Choose the right software

This site runs on Nginx Mainline, PHP 7 and MariaDB 10.1. Due to running the latest software, my site is still really fast without any caching. I do have Redis as an object cache and batcache as a page cache. Due to the 5 minutes expiration time, I’m not that worried for invalidation since 5 minutes is still low enough to prevent weirdness in seeing old and new data through the site. And when it will be an issue, I can always change the values really fast. It also runs on two webservers with a loadbalancer in front. So it slows down a little bit but I now should be able to serve more requests.

The Hardware

The right software can only run a good as the hardware it’s using. The most easiest for us to see is if a host is using SSDs or not. If you ever switched the harddrive on your laptop to SSD then you can relate to the “sudden” speed increase. But it also makes a difference how things are set up. Do they use RAID and what is the setup. Obviously the processor makes a difference but I have to admit here that it’s hard to say. There are so many difference kinds that the even the GHz/cores doesn’t always tell the story. And then it’s the whole infrastructure how everything is build. I use Digital Ocean and the price/quality is really good.

This site

For a long period this site hasn’t had any caching plugins enabled due to the fact that a lot of module still aren’t released for PHP 7. So you need to compile it yourself. Also I’m using PHP 7 through dotdeb.org when it was still in beta. The problem in the beginning was that you weren’t able to install php-dev which allows you to compile PHP modules yourself. My sites didn’t really saw any slowdown due to the fact that I choose my software right. Also I wrote most of the code myself which resulted in almost no overhead.
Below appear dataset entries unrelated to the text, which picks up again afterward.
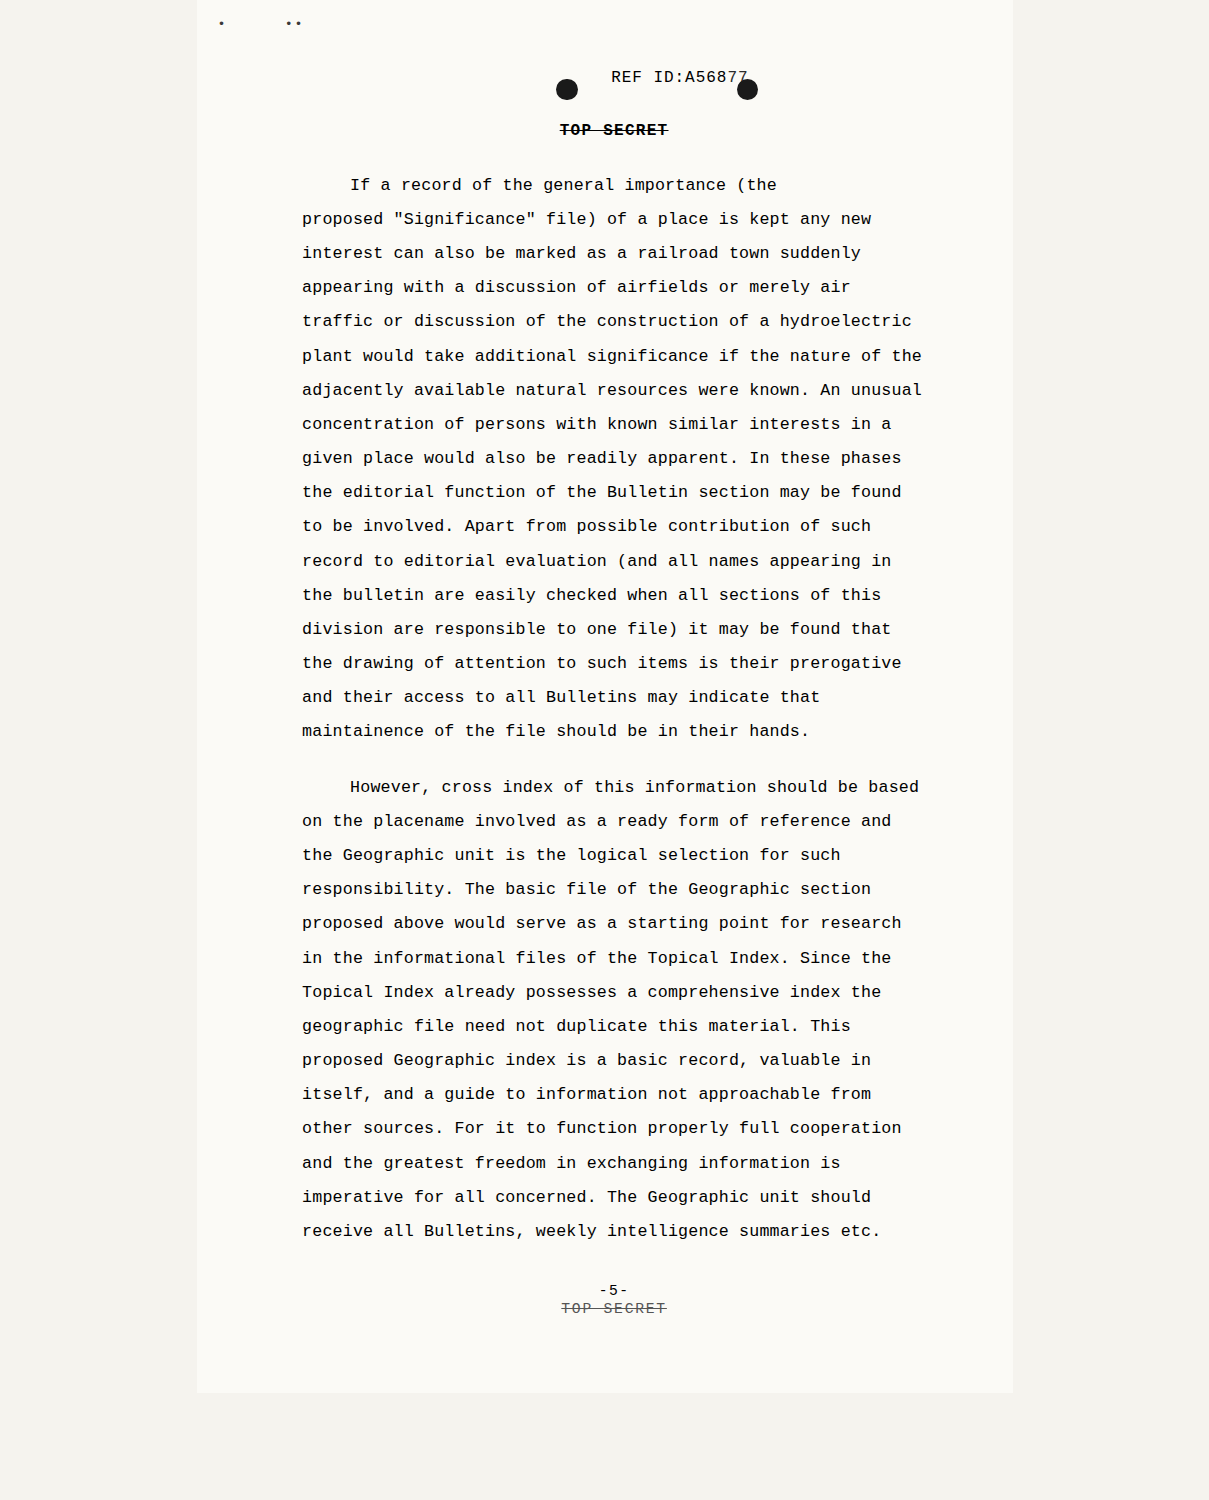• ••
REF ID:A56877
TOP SECRET
If a record of the general importance (the proposed "Significance" file) of a place is kept any new interest can also be marked as a railroad town suddenly appearing with a discussion of airfields or merely air traffic or discussion of the construction of a hydroelectric plant would take additional significance if the nature of the adjacently available natural resources were known. An unusual concentration of persons with known similar interests in a given place would also be readily apparent. In these phases the editorial function of the Bulletin section may be found to be involved. Apart from possible contribution of such record to editorial evaluation (and all names appearing in the bulletin are easily checked when all sections of this division are responsible to one file) it may be found that the drawing of attention to such items is their prerogative and their access to all Bulletins may indicate that maintainence of the file should be in their hands.
However, cross index of this information should be based on the placename involved as a ready form of reference and the Geographic unit is the logical selection for such responsibility. The basic file of the Geographic section proposed above would serve as a starting point for research in the informational files of the Topical Index. Since the Topical Index already possesses a comprehensive index the geographic file need not duplicate this material. This proposed Geographic index is a basic record, valuable in itself, and a guide to information not approachable from other sources. For it to function properly full cooperation and the greatest freedom in exchanging information is imperative for all concerned. The Geographic unit should receive all Bulletins, weekly intelligence summaries etc.
-5- TOP SECRET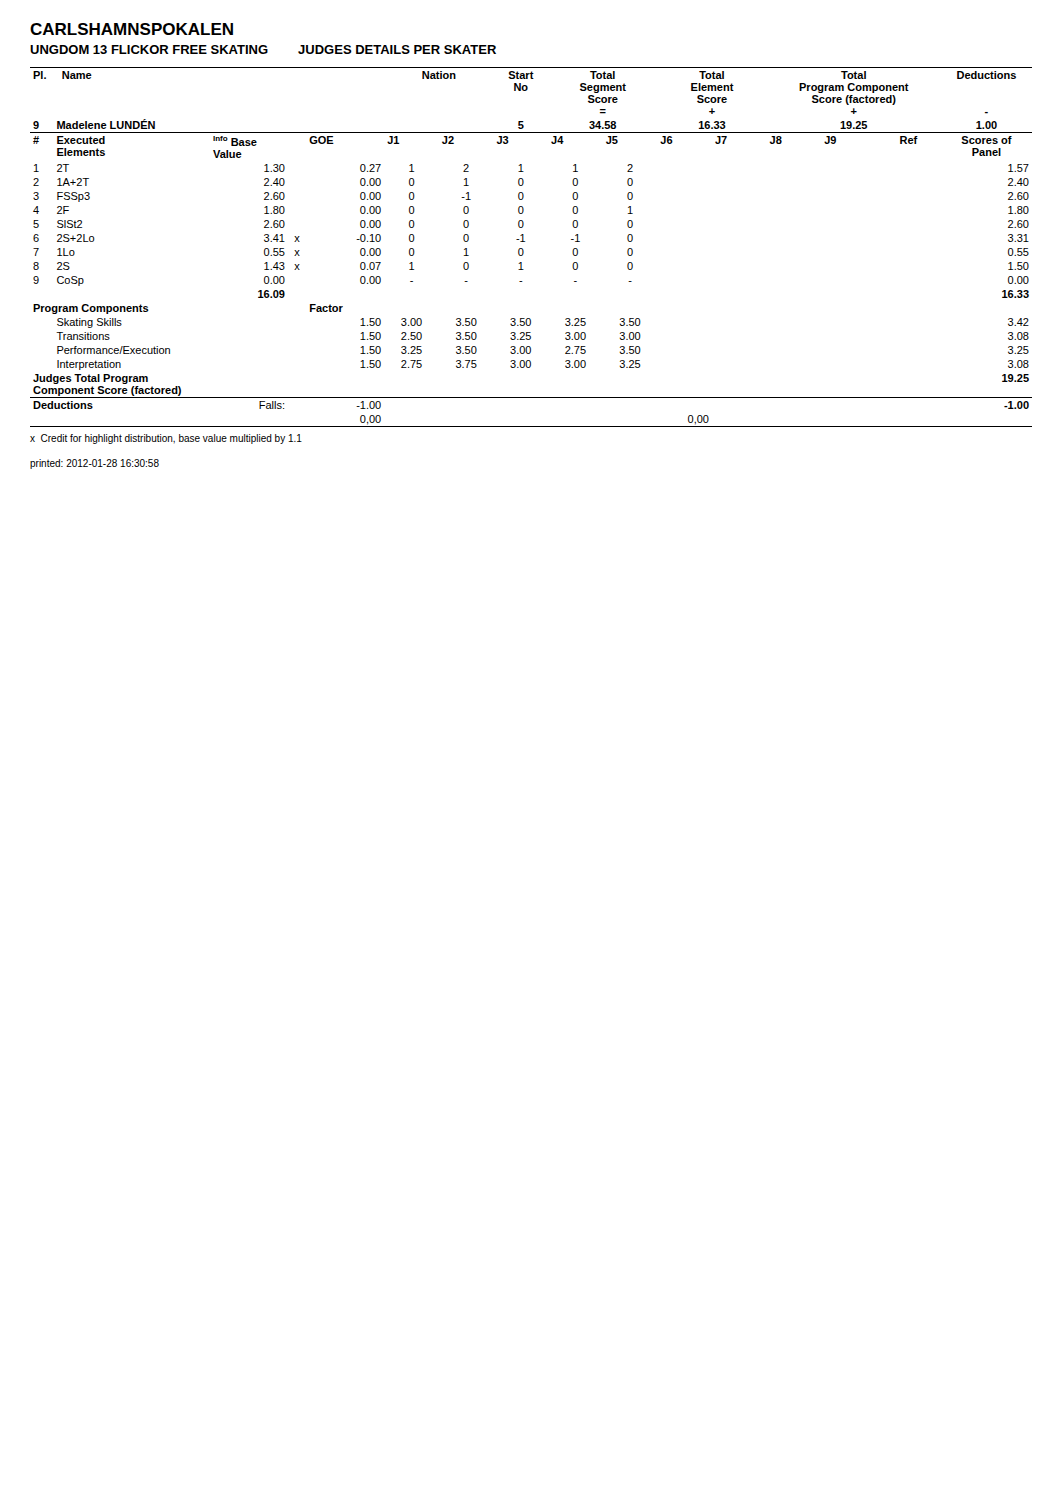CARLSHAMNSPOKALEN
UNGDOM 13 FLICKOR FREE SKATING JUDGES DETAILS PER SKATER
| Pl. Name | | Nation | Start No | Total Segment Score = | Total Element Score + | Total Program Component Score (factored) + | Deductions - |
| 9 | Madelene LUNDÉN | | | 5 | 34.58 | 16.33 | 19.25 | 1.00 |
| # | Executed Elements | Info Base Value | | GOE | J1 | J2 | J3 | J4 | J5 | J6 | J7 | J8 | J9 | Ref | Scores of Panel |
| 1 | 2T | 1.30 | | 0.27 | 1 | 2 | 1 | 1 | 2 | | | | | | 1.57 |
| 2 | 1A+2T | 2.40 | | 0.00 | 0 | 1 | 0 | 0 | 0 | | | | | | 2.40 |
| 3 | FSSp3 | 2.60 | | 0.00 | 0 | -1 | 0 | 0 | 0 | | | | | | 2.60 |
| 4 | 2F | 1.80 | | 0.00 | 0 | 0 | 0 | 0 | 1 | | | | | | 1.80 |
| 5 | SlSt2 | 2.60 | | 0.00 | 0 | 0 | 0 | 0 | 0 | | | | | | 2.60 |
| 6 | 2S+2Lo | 3.41 | x | -0.10 | 0 | 0 | -1 | -1 | 0 | | | | | | 3.31 |
| 7 | 1Lo | 0.55 | x | 0.00 | 0 | 1 | 0 | 0 | 0 | | | | | | 0.55 |
| 8 | 2S | 1.43 | x | 0.07 | 1 | 0 | 1 | 0 | 0 | | | | | | 1.50 |
| 9 | CoSp | 0.00 | | 0.00 | - | - | - | - | - | | | | | | 0.00 |
| | | 16.09 | | | | | | | | | | | | | 16.33 |
| Program Components | | | Factor | | | | | | | | | | | |
| | Skating Skills | | | 1.50 | 3.00 | 3.50 | 3.50 | 3.25 | 3.50 | | | | | | 3.42 |
| | Transitions | | | 1.50 | 2.50 | 3.50 | 3.25 | 3.00 | 3.00 | | | | | | 3.08 |
| | Performance/Execution | | | 1.50 | 3.25 | 3.50 | 3.00 | 2.75 | 3.50 | | | | | | 3.25 |
| | Interpretation | | | 1.50 | 2.75 | 3.75 | 3.00 | 3.00 | 3.25 | | | | | | 3.08 |
| Judges Total Program Component Score (factored) | | | | | | | | | | | | | | 19.25 |
| Deductions | Falls: | | -1.00 | | | | | | | | | | | -1.00 |
| | | | 0,00 | | | | | | 0,00 | | | | | |
x Credit for highlight distribution, base value multiplied by 1.1
printed: 2012-01-28 16:30:58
I may have cheated a bit by changing the opcache configuration like to stop revalidation of files. This does add complexity since when you change a PHP file, you do need to reload PHP to flush the cache. The trade off here isn’t that high since it’s something I do or build scripts for.

Conclusion

I’m sure that I wouldn’t have wrote this post if it wasn’t of the great work the PHP and MySQL/MariaDB community has done in making their software as good as it is now. With PHP 7, MySQL 5.7 and MariaDB 10.1 the speed increase will be notable for you to see. This in combination with Nginx Mainline with HTTP/2 support means a fast site even when you don’t use caching.
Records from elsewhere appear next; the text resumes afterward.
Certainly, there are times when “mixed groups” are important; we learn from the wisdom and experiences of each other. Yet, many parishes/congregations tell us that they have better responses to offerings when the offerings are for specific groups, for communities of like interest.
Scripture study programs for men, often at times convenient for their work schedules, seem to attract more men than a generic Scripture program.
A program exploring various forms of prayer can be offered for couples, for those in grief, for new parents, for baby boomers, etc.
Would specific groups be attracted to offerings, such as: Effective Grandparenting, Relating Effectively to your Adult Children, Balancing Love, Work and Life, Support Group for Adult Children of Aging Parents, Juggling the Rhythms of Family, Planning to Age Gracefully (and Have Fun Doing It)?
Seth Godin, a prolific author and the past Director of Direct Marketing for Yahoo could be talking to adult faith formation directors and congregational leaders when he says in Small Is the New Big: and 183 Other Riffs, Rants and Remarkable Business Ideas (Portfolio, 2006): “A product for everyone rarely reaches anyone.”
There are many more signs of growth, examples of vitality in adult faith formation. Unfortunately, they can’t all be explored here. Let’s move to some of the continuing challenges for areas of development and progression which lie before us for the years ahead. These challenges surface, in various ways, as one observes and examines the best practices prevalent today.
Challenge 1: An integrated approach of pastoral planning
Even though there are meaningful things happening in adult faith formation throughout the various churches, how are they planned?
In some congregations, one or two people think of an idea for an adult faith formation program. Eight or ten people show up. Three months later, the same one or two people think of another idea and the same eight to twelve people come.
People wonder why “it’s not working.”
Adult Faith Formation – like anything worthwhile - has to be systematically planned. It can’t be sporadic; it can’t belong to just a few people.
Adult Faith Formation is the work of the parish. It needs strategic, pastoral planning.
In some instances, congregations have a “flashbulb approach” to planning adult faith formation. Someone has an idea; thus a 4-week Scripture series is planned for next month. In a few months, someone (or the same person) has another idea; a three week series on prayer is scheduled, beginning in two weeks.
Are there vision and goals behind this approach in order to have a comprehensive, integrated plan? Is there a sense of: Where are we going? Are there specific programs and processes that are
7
But on the other side, I would still have written a similar post. A site’s main focus should be to display the content and not do things like getting information. As example, showing the most recent tweets on your site. You can request them and cache them in WordPress for a certain amount of time. But a better solution would be to have a microservice running that gets the tweets and stores them in the database. This could be a separate thing but could also be a WP-CLI command running as a cron. Personally I wouldn’t go for the WordPress cronjob.

So look at your site and see where you can make changes to make your site faster when not using any caching plugins.

One Reply to “Caching can be overrated”

  1. Marsha -

    “The main issue I have with this is the fact that it doesn’t solve problems but simply hides them.” Yes!! I totally agree. I find it especially irritating when website hosts recommend caching plugins to cover up bad server performance.